§ EXERCISE
Count how many of the lines below contain the string "duodenum", treating uppercase and lowercase as different. Reply with the number alone.

§ DATASET ROWS

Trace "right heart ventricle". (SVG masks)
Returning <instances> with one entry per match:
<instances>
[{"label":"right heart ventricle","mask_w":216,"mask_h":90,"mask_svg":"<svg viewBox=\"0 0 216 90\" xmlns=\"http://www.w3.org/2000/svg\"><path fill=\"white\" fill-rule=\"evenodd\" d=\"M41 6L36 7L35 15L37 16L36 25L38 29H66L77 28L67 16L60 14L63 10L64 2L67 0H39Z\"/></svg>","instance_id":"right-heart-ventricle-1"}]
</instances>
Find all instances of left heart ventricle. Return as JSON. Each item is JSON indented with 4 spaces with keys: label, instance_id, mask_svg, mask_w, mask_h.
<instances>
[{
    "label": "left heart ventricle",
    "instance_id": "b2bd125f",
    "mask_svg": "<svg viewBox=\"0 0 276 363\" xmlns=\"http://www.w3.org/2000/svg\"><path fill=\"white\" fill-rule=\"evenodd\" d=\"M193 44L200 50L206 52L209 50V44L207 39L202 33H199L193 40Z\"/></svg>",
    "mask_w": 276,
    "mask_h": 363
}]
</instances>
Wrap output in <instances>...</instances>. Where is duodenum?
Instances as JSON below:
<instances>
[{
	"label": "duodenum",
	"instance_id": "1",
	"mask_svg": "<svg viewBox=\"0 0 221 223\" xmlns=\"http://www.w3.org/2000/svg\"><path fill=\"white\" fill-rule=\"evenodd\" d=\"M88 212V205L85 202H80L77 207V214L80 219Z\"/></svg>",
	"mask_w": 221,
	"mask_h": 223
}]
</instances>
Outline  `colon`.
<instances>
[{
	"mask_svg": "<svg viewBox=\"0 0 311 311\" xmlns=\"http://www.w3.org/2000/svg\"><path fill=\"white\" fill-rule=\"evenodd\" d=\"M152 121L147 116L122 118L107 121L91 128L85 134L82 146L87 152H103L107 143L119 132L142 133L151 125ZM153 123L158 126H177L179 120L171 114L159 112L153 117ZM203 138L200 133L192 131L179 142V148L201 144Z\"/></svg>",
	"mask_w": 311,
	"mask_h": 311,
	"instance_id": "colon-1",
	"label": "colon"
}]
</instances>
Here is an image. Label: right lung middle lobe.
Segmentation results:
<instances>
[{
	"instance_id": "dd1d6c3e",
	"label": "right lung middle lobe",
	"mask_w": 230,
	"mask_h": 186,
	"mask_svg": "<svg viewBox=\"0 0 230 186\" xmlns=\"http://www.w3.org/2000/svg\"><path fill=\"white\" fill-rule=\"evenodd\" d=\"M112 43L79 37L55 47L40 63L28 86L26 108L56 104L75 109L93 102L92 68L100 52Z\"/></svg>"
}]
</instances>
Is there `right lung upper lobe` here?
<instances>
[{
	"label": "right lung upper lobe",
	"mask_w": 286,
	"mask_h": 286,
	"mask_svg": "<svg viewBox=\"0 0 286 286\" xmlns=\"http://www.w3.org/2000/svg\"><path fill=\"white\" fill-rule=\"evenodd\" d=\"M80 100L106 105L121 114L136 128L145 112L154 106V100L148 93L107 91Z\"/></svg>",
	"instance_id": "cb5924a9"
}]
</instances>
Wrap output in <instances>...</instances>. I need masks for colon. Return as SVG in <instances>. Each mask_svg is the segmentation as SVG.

§ FINAL ANSWER
2